— А почему две трубки? — поинтересовался господин Алаглани.
— А смотря для какой надобности, — хмыкнул я. — В белой трубке шипы одним ядом смазаны, в чёрной — другим. Ежели из белой трубки стрельнуть, человек обездвижен только будет, и часа два шевелиться не сможет. А коли из чёрной, то насмерть, там яд суровый.
— А со стороны как дудочка выглядит, раздвоенная, на каких пастушки играют овечкам, — заметила госпожа Хаидайи, оторвавшись от готовки.
— Откуда у тебя это? — строго спросил господин Гирхай.
— На дороге валалось, подобрал как-то, — улыбнулся я.
— Отказываешься, значит, говорить? — нахмурился он.
— А что, пытать будете? — я ухмыльнулся так, что все зубы стали видны.
— Да брось, Гирхай, — тяжело вздохнул господин Алаглани. — Сам видишь, он всё равно не скажет. Одно слово — минерал непонятной природы.
— Природа моя совсем даже понятная, — возразил я, убирая штучку от любопытных глаз. — Природа моя хочет жрать и спать. Сейчас, госпожа моя, помогу вам с готовкой управиться, и накроем. Хотя… они ж всю посуду переколотили.
— Есть запасная, — усмехнулся господин Алаглани. — Постой! — он подтянул меня к себе, положил левую руку на лоб, а двумя пальцами правой слегка сжал моё запястье. — Да ты горишь весь. Снежная лихорадка, видимо. Ну-ка…
Он легко, словно куклу, поднял меня на руки и понёс в комнату, где ночью спал Илагай.
— Это вы что? Это зачем? — возмущался я, но господин, не слушая моих криков, положил меня на кровать, быстро и деловито раздел, накрыл толстой медвежьей шкурой.
— Сейчас выпьешь настой желтоголовика, потом я разотру тебя барсучьим салом, — строго сказал он. — К вечеру, как проснёшься, стакан крепкого вина и отвар длинношипа.

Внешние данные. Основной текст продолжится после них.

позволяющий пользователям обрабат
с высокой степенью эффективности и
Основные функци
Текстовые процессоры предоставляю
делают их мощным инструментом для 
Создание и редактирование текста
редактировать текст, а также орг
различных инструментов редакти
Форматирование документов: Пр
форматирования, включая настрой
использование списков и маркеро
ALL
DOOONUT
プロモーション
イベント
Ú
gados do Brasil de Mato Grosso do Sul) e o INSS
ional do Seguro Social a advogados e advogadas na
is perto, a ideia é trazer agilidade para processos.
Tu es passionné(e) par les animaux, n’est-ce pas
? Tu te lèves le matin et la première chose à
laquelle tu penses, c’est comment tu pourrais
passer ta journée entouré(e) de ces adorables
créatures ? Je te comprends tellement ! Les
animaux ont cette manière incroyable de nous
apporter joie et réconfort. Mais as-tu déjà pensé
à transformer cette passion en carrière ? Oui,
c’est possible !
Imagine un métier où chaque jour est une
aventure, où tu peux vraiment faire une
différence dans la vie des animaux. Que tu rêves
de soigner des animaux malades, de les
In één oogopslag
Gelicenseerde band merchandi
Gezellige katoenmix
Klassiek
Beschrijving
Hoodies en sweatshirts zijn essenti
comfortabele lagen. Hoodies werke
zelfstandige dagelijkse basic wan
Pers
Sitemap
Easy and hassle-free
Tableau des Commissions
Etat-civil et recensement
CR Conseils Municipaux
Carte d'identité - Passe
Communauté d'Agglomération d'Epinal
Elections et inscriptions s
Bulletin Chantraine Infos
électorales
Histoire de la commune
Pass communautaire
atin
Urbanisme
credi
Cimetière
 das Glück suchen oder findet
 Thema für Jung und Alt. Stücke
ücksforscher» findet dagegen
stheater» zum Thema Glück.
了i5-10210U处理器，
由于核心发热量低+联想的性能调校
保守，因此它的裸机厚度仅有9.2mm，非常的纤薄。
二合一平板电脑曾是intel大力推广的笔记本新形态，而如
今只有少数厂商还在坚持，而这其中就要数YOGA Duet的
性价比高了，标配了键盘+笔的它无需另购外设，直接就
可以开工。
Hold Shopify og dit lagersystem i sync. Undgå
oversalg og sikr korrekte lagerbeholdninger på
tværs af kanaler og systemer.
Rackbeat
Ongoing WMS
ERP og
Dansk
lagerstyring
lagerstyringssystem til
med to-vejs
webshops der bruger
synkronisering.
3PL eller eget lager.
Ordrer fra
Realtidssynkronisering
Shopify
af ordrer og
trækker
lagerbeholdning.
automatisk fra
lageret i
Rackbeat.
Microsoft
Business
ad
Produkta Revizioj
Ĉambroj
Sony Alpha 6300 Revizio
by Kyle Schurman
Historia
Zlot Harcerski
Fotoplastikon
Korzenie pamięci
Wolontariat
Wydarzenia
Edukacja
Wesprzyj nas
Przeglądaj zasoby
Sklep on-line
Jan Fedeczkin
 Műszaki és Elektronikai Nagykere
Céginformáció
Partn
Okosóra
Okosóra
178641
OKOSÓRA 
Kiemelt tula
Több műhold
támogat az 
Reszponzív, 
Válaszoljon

Утром станет полегче.
— Да я отлично себя чувствую! — заявил я, пытаясь поднять непослушную голову. — Я вполне могу работать!
— Тут и без тебя есть кому работать! — заявил он.
— И кому же? — хмыкнул я. — Принцессе? Или пресветлому князю? Им же невместно!
— Понял? — коротко спросил он.
— Понял, — кивнул я.
— Давно?
— Вчера.
Хотя вчера только то и случилось, что давние мои догадки сделались твёрдо установленным.
— Ладно, потом поговорим, — сказал он и вышел.